**INSTRUCTIONS TO FOLLOW:**
The answer must consist solely of the lines from the start of the records through the line containing "[70,370,338,388] // ☐", restated word for word, with no pictures.

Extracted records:
------------

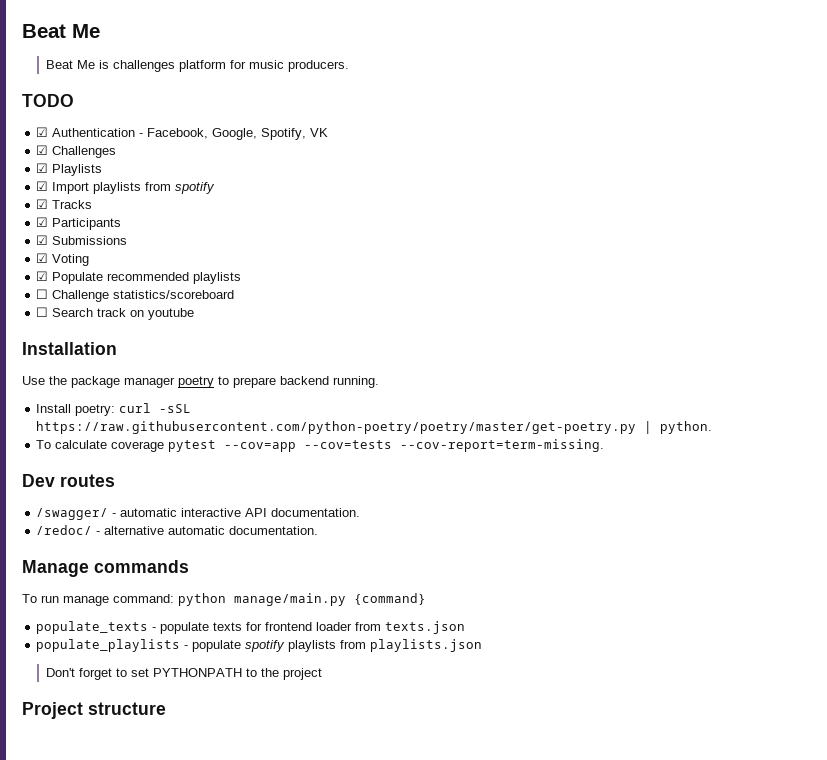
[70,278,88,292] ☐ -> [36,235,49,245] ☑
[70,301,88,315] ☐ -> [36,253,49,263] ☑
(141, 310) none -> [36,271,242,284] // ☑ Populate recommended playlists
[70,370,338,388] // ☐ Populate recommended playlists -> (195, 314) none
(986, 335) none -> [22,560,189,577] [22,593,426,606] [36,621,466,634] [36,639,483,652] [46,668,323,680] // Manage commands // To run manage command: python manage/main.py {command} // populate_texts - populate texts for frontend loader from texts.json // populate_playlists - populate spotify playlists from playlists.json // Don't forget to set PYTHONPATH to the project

------------

**WRITTEN ANSWER:**
[70,278,88,292] ☐ -> [36,235,49,245] ☑
[70,301,88,315] ☐ -> [36,253,49,263] ☑
(141, 310) none -> [36,271,242,284] // ☑ Populate recommended playlists
[70,370,338,388] // ☐ Populate recommended playlists -> (195, 314) none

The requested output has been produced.